Wie man sich den Gaming-Bereich zunutze machen kann, um insbesondere junge Männer über Erkrankungen aufzuklären, hat das Team von MW Office am Beispiel von Akne inversa, einer chronisch-entzündlichen Hauterkrankung, die durch schmerzhafte Knoten, Abszesse und Fisteln gekennzeichnet ist, durchgespielt. In der Regel treten die ersten entzündlichen Hautveränderungen nach der Pubertät auf. Männer sind zwar nicht seltener betroffen, werden aber – wie bei anderen Erkrankungen auch – seltener diagnostiziert als Frauen.
„Das liegt daran, dass bei jungen Frauen der Arztkontakt ein ganz anderer ist“, weiß Corinna Guhl, Director Communication Consulting bei MW Office. „Frauen gehen schon in jungen Jahren zur Gynäkologin und haben dadurch einen sehr regelmäßigen Arztkontakt.“ Dadurch sei bei ihnen auch die Hemmschwelle, eine Arztpraxis aufzusuchen, insgesamt niedriger als bei Männern. „Hinzu kommt: Wenn junge Männer dann doch zum Arzt gehen und dignostiziert werden, sind sie anschließend bei der Therapie weniger adhärent als Frauen“, so Guhl. Bei einer Erkrankung wie Akne inversa sei es aber extrem wichtig „dranzubleiben“, um eine Besserung der Symptome zu erreichen.
Die Herausforderung besteht also vor allem darin, junge Männer für die Symptome zu sensibilisieren und sie zum Arztbesuch zu bewegen. Das gilt für Erkrankungen wie Akne inversa, aber beispielsweise wäre auch die HPV-Impfung ein Thema, bei dem es viel Aufklärungsbedarf in dieser Zielgruppe gibt. „Natürlich ist es wichtig, sie auch mit entsprechender Werbung zu bespielen und solche Themen mithilfe von Influencern zu kommunizieren, aber Gaming ist der wichtigste Kanal bei jungen Männern“, so Guhl. Außerdem sei die Einbindung solcher Themen hier sehr viel nativer – und man setze sich mit einer Erkrankung ganz anders auseinander, wenn man sie in einem Spiel erlebe.

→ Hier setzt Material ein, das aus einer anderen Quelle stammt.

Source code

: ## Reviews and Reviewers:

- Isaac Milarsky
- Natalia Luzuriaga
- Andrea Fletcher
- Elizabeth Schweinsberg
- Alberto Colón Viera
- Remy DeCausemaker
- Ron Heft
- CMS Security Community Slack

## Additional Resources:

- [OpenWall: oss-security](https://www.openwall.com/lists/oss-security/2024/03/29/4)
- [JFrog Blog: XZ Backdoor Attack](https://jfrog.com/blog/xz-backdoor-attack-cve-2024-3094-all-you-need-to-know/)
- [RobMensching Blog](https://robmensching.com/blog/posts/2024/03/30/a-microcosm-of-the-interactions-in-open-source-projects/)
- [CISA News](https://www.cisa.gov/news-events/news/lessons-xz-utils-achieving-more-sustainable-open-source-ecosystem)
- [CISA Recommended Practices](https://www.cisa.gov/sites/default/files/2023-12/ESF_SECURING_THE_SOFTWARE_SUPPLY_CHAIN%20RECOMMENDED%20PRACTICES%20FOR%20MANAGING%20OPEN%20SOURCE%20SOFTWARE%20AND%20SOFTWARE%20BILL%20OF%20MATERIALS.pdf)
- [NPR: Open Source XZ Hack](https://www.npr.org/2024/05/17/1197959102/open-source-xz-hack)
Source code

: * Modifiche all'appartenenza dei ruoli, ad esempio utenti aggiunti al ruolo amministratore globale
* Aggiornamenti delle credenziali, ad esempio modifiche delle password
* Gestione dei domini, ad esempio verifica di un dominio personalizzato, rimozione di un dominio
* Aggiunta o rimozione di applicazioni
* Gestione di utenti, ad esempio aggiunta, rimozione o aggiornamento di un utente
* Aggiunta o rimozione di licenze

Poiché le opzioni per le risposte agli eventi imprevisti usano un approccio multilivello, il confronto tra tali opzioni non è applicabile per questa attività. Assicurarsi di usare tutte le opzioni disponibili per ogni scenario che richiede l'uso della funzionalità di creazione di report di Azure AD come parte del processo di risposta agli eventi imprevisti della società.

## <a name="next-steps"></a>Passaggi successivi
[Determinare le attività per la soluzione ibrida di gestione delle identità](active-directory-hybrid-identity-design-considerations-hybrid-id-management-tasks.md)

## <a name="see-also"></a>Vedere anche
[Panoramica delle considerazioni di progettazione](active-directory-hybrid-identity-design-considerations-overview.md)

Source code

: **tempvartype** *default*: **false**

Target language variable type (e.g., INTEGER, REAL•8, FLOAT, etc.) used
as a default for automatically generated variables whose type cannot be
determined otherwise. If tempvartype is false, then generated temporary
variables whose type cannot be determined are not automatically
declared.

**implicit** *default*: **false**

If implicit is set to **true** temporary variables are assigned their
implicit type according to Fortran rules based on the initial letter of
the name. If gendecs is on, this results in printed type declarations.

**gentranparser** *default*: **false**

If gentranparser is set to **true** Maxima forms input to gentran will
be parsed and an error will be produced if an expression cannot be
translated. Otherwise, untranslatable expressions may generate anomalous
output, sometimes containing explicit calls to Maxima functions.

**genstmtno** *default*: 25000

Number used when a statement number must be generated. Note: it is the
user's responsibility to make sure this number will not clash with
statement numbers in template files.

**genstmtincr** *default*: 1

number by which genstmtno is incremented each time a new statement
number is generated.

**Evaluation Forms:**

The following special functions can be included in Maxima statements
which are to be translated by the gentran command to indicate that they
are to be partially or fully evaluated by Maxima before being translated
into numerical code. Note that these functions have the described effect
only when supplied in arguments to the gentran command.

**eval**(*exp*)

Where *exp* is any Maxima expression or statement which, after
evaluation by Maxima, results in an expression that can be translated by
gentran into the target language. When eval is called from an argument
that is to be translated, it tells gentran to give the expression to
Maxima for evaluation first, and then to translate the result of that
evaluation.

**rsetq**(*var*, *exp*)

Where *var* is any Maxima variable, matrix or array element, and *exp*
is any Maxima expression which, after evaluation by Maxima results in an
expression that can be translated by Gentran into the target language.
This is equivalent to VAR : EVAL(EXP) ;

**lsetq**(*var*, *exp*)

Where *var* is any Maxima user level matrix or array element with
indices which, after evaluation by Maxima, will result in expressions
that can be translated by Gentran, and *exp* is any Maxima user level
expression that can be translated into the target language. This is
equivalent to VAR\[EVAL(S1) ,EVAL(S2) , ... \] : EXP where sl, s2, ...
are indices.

Die Möglichkeiten, Gesundheitsthemen im Gaming-Bereich zu intergrieren, sind vielfältig. In einer Fußballsimulation wie „FIFA“ kann beispielsweise in den Stadien Bandenwerbung erscheinen, die auf ein bestimmtes Thema aufmerksam macht und je nach Spiel auch anklickbar sein kann, um auf weiterführende Informationen zu verlinken. Vor allem geht es aber zunächst einmal darum, ein Thema im Unterbewusstsein des Spielers zu verankern.
Richtig „erleben“ kann man eine Erkrankung aber im Fall der sogenannten Ingame Integration – je nach Spiel gibt es dafür ganz unterschiedliche Möglichkeiten. Sissi Bildhoff, Communication Consultant bei MWO, nennt als Beispiel das Spiel „World of Warcraft“. „Hier könnte man eine Erkrankung wie Akne inversa als zusätzliche ‚Quest‘, welche die Stärke des eigenen Spielcharakters limitiert, integrieren. Und nur dann, wenn man im Spiel einen Heiler aufgesucht hat, kann man wieder sein volles Potenzial entfalten“, erkärt Bildhoff.
Die Möglichkeiten im Gaming-Universum sind extrem vielfältig, aber eine Umsetzung – insbesondere bei der Ingame Integration – ist aufwendig und erfordert eine lange Vorbereitungszeit. Aber dafür gewinnt man etwas, das auf anderen Wegen häufig schwierig zu erreichen ist: die Aufmerksamkeit junger Männer.